Kewajiban mengajar 24 jam/minggu juga menyebabkan guru harus “moonlighting”. Dampaknya, ada guru yang jam mengajarnya di sekolah lain lebih dominan daripada di sekolah induk. Guru seperti inilah yang berpeluang memperoleh tunjangan profesi, daripada guru yang kekurangan jam mengajar tetapi total mengajar (mengabdi) di sekolahnya sendiri. Guru yang berpendidikan S2, golongan/pangkat tinggi atau "nyambi" mengajar sebagai dosen juga terancam tidak memperoleh tunjangan profesi kalau jam mengajar di sekolah induk kurang, dibandingkan guru yang belum berpengalaman tetapi sudah dapat memenuhi kewajiban mengajar 24 jam/minggu.

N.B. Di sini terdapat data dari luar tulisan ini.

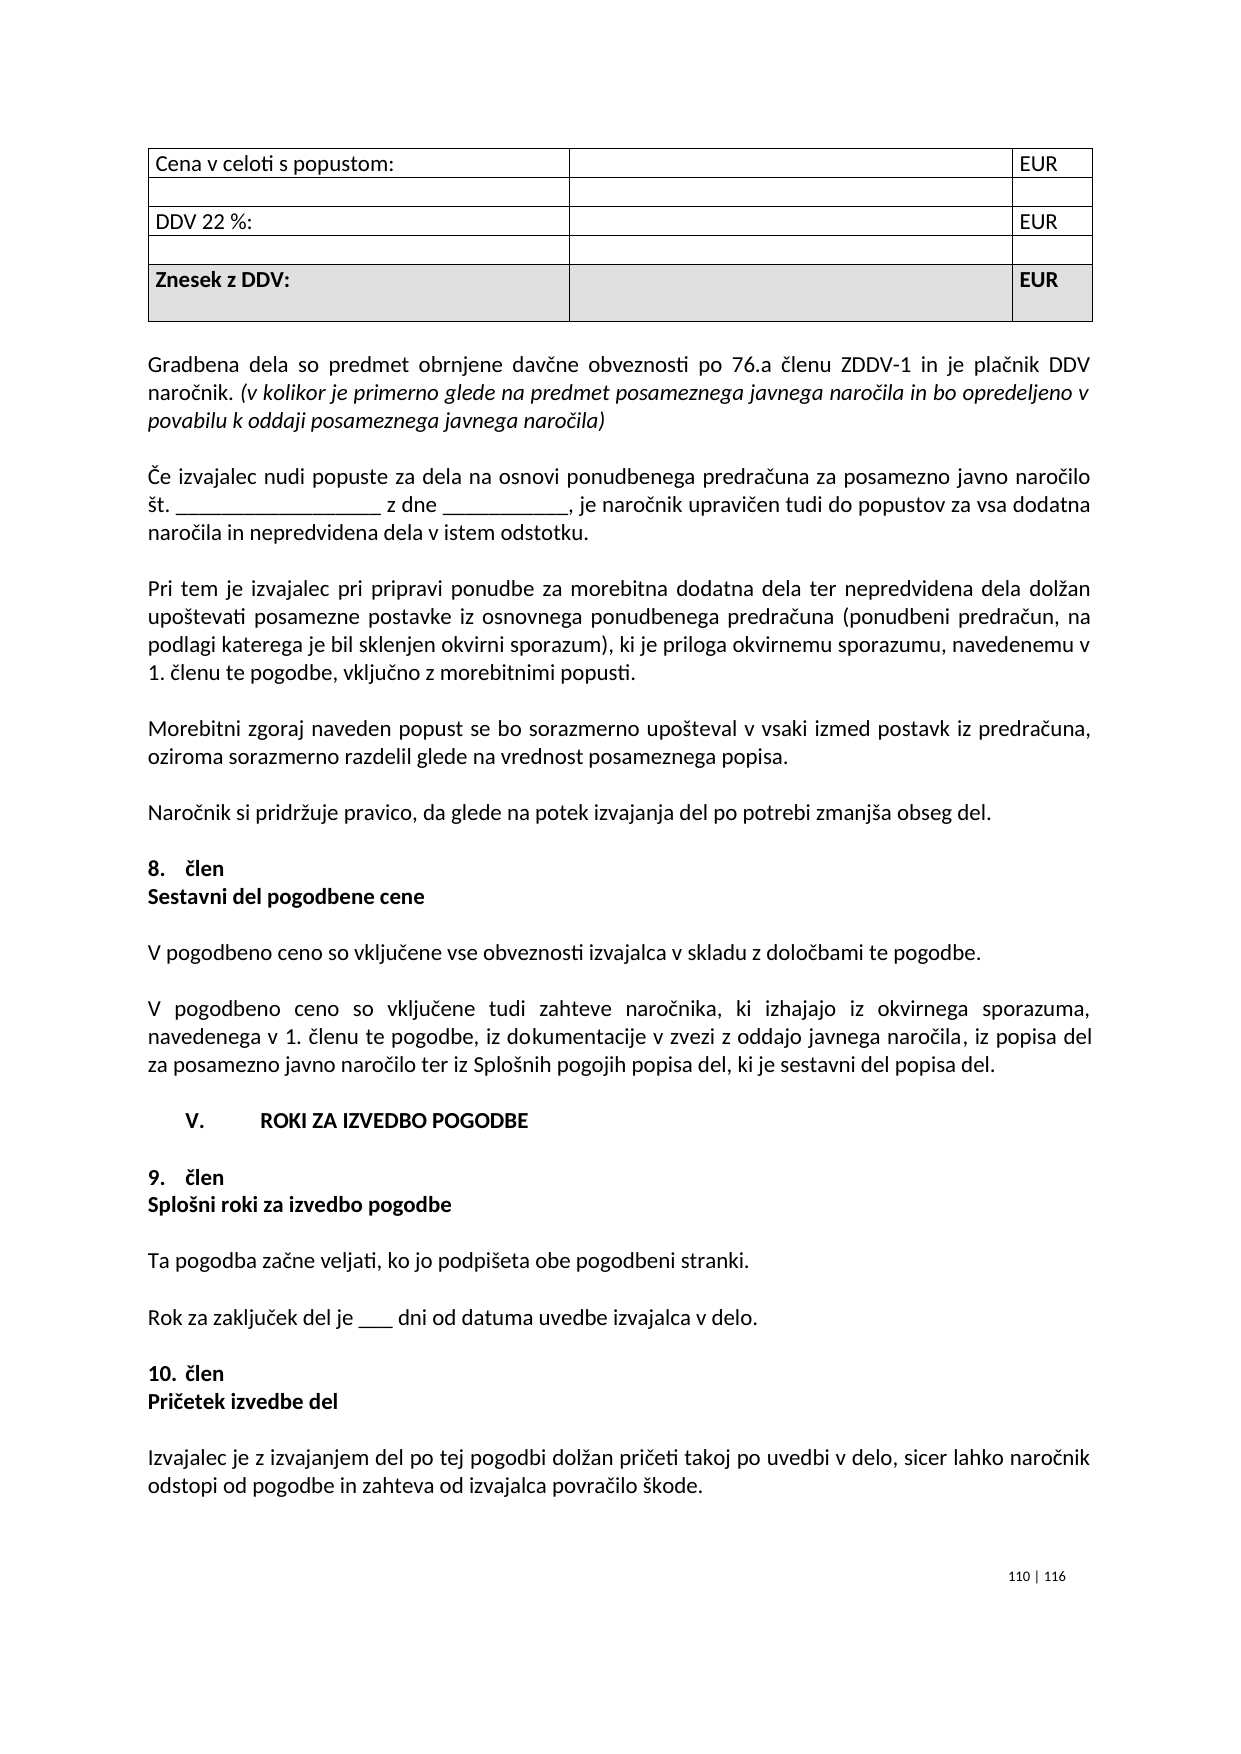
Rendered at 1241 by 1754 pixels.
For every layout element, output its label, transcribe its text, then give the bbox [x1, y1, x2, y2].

text Splošni roki za izvedbo pogodbe [148, 1191, 1093, 1219]
list ROKI ZA IZVEDBO POGODBE [185, 1107, 1093, 1134]
table_cell EUR [1013, 265, 1092, 321]
text Sestavni del pogodbene cene [148, 882, 1093, 910]
text Ta pogodba začne veljati, ko jo podpišeta obe pogodbeni stranki. [148, 1247, 1093, 1275]
text Naročnik si pridržuje pravico, da glede na potek izvajanja del po potrebi zmanjša obseg del. [148, 798, 1093, 826]
table_cell Cena v celoti s popustom: [149, 149, 569, 177]
text Morebitni zgoraj naveden popust se bo sorazmerno upošteval v vsaki izmed postavk iz predračuna, oziroma sorazmerno razdelil glede na vrednost posameznega popisa. [148, 714, 1093, 770]
table_cell EUR [1013, 149, 1092, 177]
text Rok za zaključek del je ___ dni od datuma uvedbe izvajalca v delo. [148, 1303, 1093, 1331]
table_cell [570, 265, 1012, 321]
list člen [148, 1359, 1093, 1387]
list člen [148, 1163, 1093, 1191]
text Če izvajalec nudi popuste za dela na osnovi ponudbenega predračuna za posamezno javno naročilo št. __________________ z dne ___________, je naročnik upravičen tudi do popustov za vsa dodatna naročila in nepredvidena dela v istem odstotku. [148, 462, 1093, 546]
table_cell EUR [1013, 207, 1092, 235]
text Pričetek izvedbe del [148, 1387, 1093, 1415]
table_cell DDV 22 %: [149, 207, 569, 235]
table_cell [149, 178, 569, 206]
table_cell [570, 149, 1012, 177]
text V pogodbeno ceno so vključene tudi zahteve naročnika, ki izhajajo iz okvirnega sporazuma, navedenega v 1. členu te pogodbe, iz dokumentacije v zvezi z oddajo javnega naročila, iz popisa del za posamezno javno naročilo ter iz Splošnih pogojih popisa del, ki je sestavni del popisa del. [148, 994, 1093, 1078]
table_cell [570, 236, 1012, 264]
table_cell [1013, 236, 1092, 264]
text Izvajalec je z izvajanjem del po tej pogodbi dolžan pričeti takoj po uvedbi v delo, sicer lahko naročnik odstopi od pogodbe in zahteva od izvajalca povračilo škode. [148, 1443, 1093, 1499]
text Pri tem je izvajalec pri pripravi ponudbe za morebitna dodatna dela ter nepredvidena dela dolžan upoštevati posamezne postavke iz osnovnega ponudbenega predračuna (ponudbeni predračun, na podlagi katerega je bil sklenjen okvirni sporazum), ki je priloga okvirnemu sporazumu, navedenemu v 1. členu te pogodbe, vključno z morebitnimi popusti. [148, 574, 1093, 686]
table_cell [570, 178, 1012, 206]
table_cell [570, 207, 1012, 235]
list člen [148, 854, 1093, 882]
text Gradbena dela so predmet obrnjene davčne obveznosti po 76.a členu ZDDV-1 in je plačnik DDV naročnik. (v kolikor je primerno glede na predmet posameznega javnega naročila in bo opredeljeno v povabilu k oddaji posameznega javnega naročila) [148, 350, 1093, 434]
text V pogodbeno ceno so vključene vse obveznosti izvajalca v skladu z določbami te pogodbe. [148, 938, 1093, 966]
table_cell [1013, 178, 1092, 206]
table_cell [149, 236, 569, 264]
table_cell Znesek z DDV: [149, 265, 569, 321]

Guru yang mengajar banyak kelas (rombel), disebabkan alokasi jam mata pelajarannya sedikit akan terancam tidak dibayar tunjangan profesinya dibandingkan dengan guru yang mengajar sedikit kelas tetapi sudah bisa memenuhi kewajiban mengajar 24 jam/minggu. Dampak dari banyaknya rombel dan mata pelajaran yang diajarkan guru adalah beban administrasi yang berlebih seperti pembuatan berbagai jenis RPP, silabus, memeriksa pekerjaan siswa, remedial dll. Rata-rata jumlah siswa perkelas 40 siswa, bayangkan kalau mengajar lebih dari 15 kelas. Bandingkan dengan guru Bimbingan dan Penyuluhan, menangani 150 siswa sudah setara 24 jam mengajar/minggu.

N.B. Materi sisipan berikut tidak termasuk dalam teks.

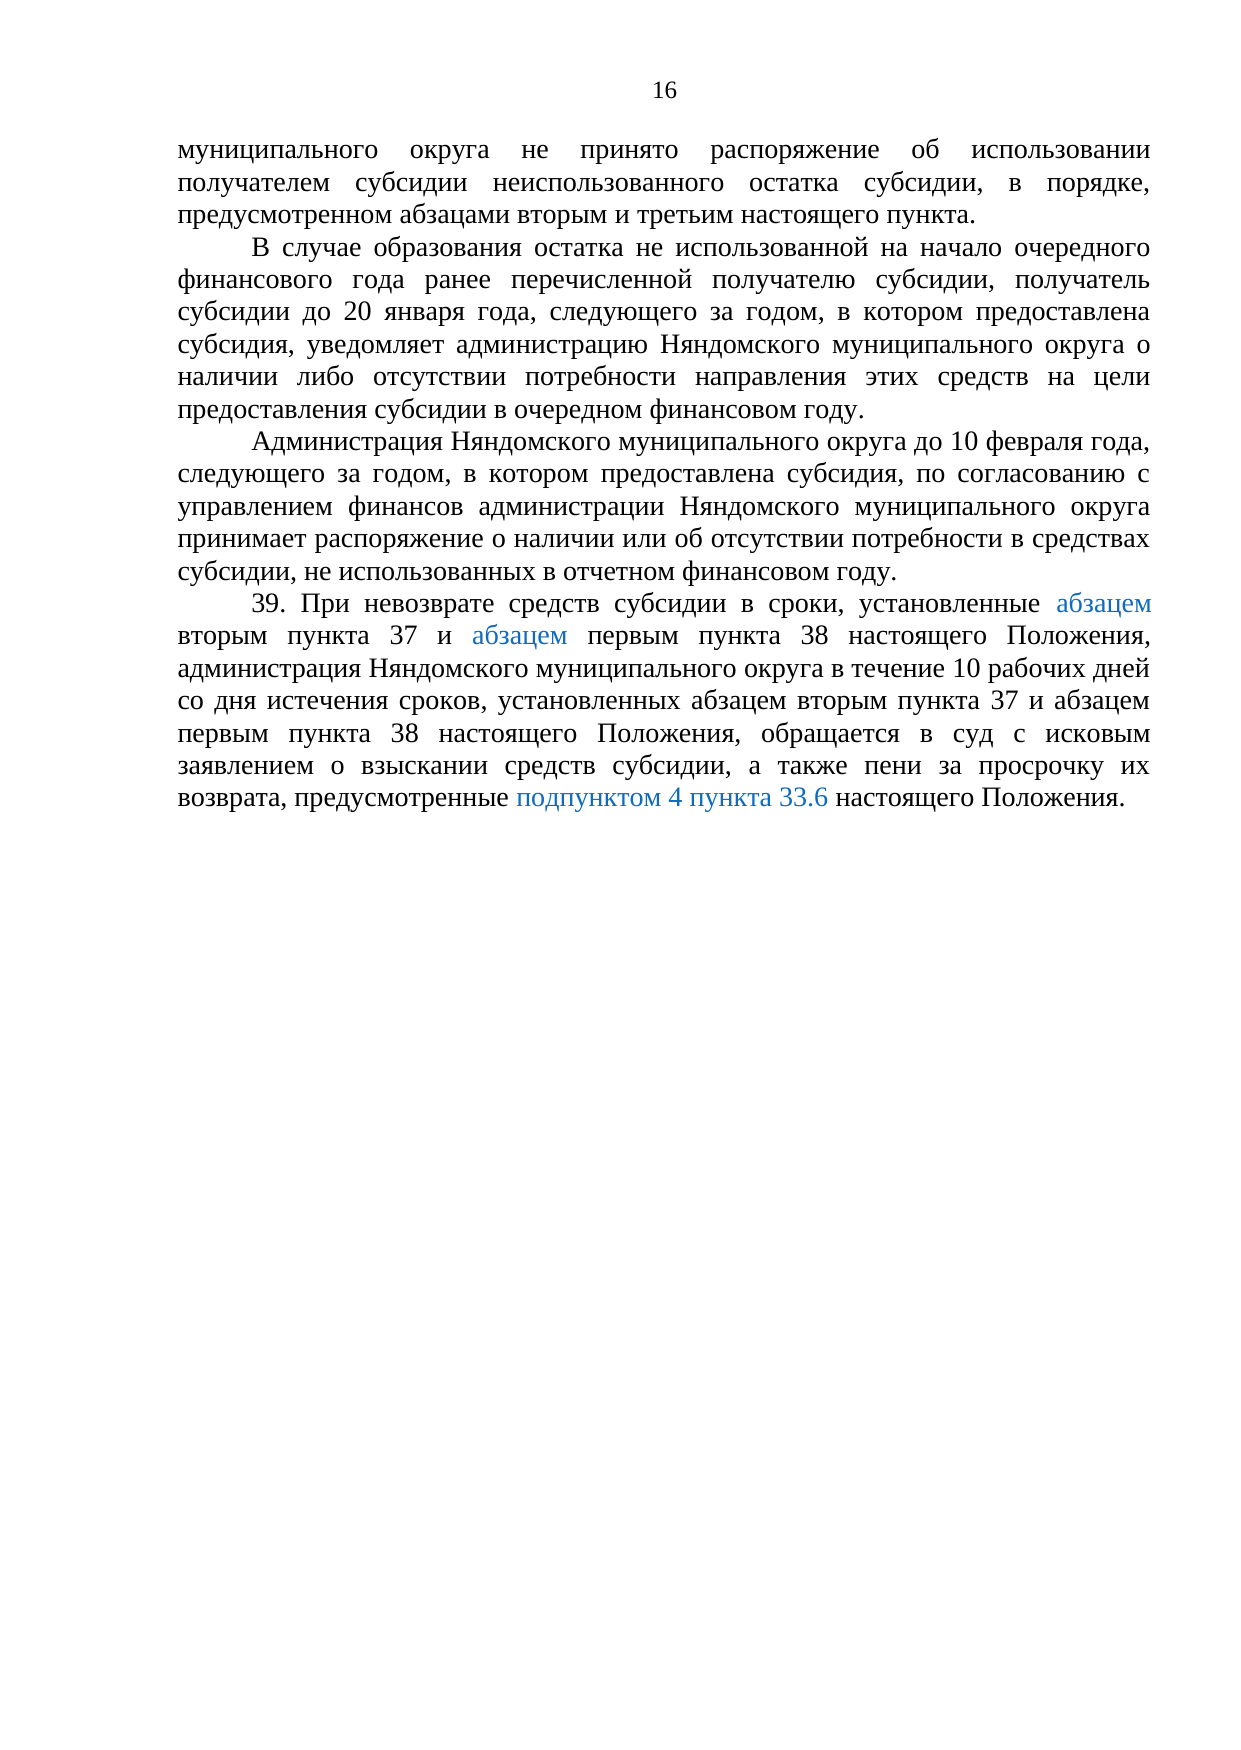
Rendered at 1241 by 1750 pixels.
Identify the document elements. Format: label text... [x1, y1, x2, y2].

text Администрация Няндомского муниципального округа до 10 февраля года, следующего за годом, в котором предоставлена субсидия, по согласованию с управлением финансов администрации Няндомского муниципального округа принимает распоряжение о наличии или об отсутствии потребности в средствах субсидии, не использованных в отчетном финансовом году. [177, 424, 1152, 586]
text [177, 132, 1152, 230]
text В случае образования остатка не использованной на начало очередного финансового года ранее перечисленной получателю субсидии, получатель субсидии до 20 января года, следующего за годом, в котором предоставлена субсидия, уведомляет администрацию Няндомского муниципального округа о наличии либо отсутствии потребности направления этих средств на цели предоставления субсидии в очередном финансовом году. [177, 230, 1152, 424]
text 39. При невозврате средств субсидии в сроки, установленные абзацем вторым пункта 37 и абзацем первым пункта 38 настоящего Положения, администрация Няндомского муниципального округа в течение 10 рабочих дней со дня истечения сроков, установленных абзацем вторым пункта 37 и абзацем первым пункта 38 настоящего Положения, обращается в суд с исковым заявлением о взыскании средств субсидии, а также пени за просрочку их возврата, предусмотренные подпунктом 4 пункта 33.6 настоящего Положения. [177, 586, 1152, 813]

Inikah yang dikehendaki program sertifikasi guru? Ketimpangan alokasi jam mengajar antar guru mata pelajaran telah menimbulkan kecemburuan sosial. Sekarang Kemendiknas berusaha menjaring guru yang benar-benar berkualitas melalui uji kompetensi, akan tetapi setelah lulus bagaimana dengan jam wajib mengajarnya? Bisakah semua guru mata pelajaran terpenuhi sesuai dengan yang tertulis pada sertifikatnya? Seharusnya sebelum program sertifikasi guru dilaksanakan, benahi dulu struktur kurikulum dan adakan pemetaan guru secara matang sehingga guru tertentu tidak menjadi korban kebijakan.